Offutt ground both corn and wheat at the mill. As pioneering settlements became villages and towns, farmers began growing more wheat. Wheat breads, such as biscuits, took their place on tables where just a few year earlier cornmeal was the only bread ingredient. “Saleratus” is an early form of baking soda and worked with the sour milk to make a light, chewy and delicious biscuit.
Saleratus [baking soda] Biscuit
2 teaspoons vinegar
2/3 cup milk
2 cups flour
1/8 teaspoon salt
1/2 teaspoon baking soda
1 teaspoon butter
1/4 cup boiling water
Preheat oven to 400 degrees F. Combine vinegar with milk, stir and set aside to sour, about 5 minutes. Mix the flour, salt and baking soda in a medium bowl.
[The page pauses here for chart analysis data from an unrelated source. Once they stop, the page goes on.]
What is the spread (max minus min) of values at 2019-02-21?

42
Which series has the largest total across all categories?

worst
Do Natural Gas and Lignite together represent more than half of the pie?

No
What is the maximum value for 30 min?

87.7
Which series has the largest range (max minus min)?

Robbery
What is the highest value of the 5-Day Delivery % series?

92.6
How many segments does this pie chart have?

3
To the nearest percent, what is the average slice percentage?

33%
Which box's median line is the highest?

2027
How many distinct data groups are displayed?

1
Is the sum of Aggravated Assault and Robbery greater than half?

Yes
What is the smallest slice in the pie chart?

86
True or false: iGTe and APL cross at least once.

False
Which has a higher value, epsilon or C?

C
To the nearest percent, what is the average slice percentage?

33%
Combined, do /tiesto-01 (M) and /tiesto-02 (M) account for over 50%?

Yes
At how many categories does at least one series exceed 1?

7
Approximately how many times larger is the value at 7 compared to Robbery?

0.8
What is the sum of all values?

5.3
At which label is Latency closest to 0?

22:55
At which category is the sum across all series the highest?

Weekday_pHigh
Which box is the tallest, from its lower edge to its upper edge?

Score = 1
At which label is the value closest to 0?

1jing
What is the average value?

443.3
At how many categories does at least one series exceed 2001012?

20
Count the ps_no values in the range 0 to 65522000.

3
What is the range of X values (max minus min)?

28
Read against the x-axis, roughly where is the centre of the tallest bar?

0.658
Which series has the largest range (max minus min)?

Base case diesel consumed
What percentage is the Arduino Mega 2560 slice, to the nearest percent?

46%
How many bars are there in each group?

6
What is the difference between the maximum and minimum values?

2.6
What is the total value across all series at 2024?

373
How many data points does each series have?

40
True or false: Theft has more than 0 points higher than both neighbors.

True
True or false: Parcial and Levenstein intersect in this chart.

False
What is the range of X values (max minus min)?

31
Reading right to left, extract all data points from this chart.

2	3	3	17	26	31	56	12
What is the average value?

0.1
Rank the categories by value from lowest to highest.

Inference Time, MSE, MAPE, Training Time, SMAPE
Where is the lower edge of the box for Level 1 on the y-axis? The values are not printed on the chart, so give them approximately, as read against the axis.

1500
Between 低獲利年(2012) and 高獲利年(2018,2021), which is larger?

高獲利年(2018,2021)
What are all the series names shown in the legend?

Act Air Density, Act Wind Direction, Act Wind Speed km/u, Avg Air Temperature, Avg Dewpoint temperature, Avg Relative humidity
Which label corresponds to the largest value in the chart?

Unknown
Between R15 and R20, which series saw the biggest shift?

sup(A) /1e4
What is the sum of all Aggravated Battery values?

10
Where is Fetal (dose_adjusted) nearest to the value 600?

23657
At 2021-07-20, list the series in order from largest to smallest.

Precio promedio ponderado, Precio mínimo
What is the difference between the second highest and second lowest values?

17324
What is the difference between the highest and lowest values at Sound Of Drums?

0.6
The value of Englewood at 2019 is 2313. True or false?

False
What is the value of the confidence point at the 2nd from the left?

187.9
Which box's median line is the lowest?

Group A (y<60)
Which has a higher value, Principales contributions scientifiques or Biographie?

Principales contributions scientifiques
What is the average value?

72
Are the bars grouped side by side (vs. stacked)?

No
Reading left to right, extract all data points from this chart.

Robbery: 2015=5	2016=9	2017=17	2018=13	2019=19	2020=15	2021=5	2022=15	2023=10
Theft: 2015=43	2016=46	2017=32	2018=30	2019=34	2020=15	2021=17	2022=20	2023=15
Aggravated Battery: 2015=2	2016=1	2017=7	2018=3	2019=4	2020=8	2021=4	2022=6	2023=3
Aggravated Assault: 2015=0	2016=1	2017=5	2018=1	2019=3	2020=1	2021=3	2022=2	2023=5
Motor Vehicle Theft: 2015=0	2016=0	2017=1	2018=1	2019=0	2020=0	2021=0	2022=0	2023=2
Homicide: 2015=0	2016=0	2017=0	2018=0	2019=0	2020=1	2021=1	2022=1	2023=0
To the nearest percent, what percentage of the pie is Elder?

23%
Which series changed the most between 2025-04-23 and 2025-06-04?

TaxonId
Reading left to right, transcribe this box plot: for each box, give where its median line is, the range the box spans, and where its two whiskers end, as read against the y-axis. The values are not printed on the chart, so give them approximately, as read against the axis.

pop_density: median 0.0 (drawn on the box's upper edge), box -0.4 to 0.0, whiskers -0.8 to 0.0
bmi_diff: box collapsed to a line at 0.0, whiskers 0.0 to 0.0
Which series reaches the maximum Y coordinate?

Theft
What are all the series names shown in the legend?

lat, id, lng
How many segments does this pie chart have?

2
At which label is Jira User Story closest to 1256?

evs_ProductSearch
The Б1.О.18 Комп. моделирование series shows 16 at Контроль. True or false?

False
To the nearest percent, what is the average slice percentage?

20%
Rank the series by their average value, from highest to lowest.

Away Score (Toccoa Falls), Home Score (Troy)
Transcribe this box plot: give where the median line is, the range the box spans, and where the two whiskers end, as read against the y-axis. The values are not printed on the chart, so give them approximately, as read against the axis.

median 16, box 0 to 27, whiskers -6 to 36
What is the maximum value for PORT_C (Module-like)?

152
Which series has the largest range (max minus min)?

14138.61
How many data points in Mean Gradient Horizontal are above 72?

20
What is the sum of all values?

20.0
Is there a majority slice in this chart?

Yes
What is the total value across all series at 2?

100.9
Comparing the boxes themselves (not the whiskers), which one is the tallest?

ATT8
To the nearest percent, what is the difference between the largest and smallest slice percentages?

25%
Add butter to boiling water to melt and then stir into the flour mixture. Then add the sour milk. Stir with a fork and then knead briefly. You may need to add a bit more milk or flour to make a dough that is firm enough to work and not sticky. Break off pieces about an inch in diameter. Place on lightly greased baking sheets and bake until browned, about 10 to 15 minutes.
Copyright 2009 Rae Katherine Eighmey. All rights reserved.
Sunday, March 1, 2009
Chicken Cooked in the Army
The entire Lincoln family moved to Illinois in the spring of 1830. Abe stayed for a year, helping the family clear the new farm. In 1831 he settled by himself in New Salem. Like all young men in the state, Abe was a member of the Illinois militia. When they were called to fight the Indian chief Black Hawk in the spring of 1832, he was elected captain of his unit.
Rations were tight in the wilds of northern Illinois and southern Wisconsin where the militia campaigned. As George Harrison one of the men in the unit related, at one point Lincoln’s men raided the chicken coop on a farm abandoned by the owners who “skedaddled for fear of losing their scalps.” The hungry men tried simply roasting the scrawny hens over their campfire, but then took a notion to fry them in some grease rendered from a hog jowl one of the men had found up in the rafters of the smokehouse. That provided just enough fat and flavor to make the tough fowl as acceptable as “eating saddle bags.”
This adaptation captures the flavor of roasted, then fried, chicken but with today’s well-fed and store-purchased fowl it is considerably more tender and flavorful.
Bacon-Basted Militia Chicken
1 whole chicken
2 slices of bacon, diced
Preheat oven to 300 degrees F. Split the chicken along the spine. Flatten and place in a baking pan with at least 1-inch sides. Gently lift skin by sliding your hands between the skin and meat. Place diced bacon evenly over the entire chicken and pat the skin back down. Cook, basting with the pan juices from time to time, until chicken reached internal temperature of 170 degrees – about 25 minutes per pound.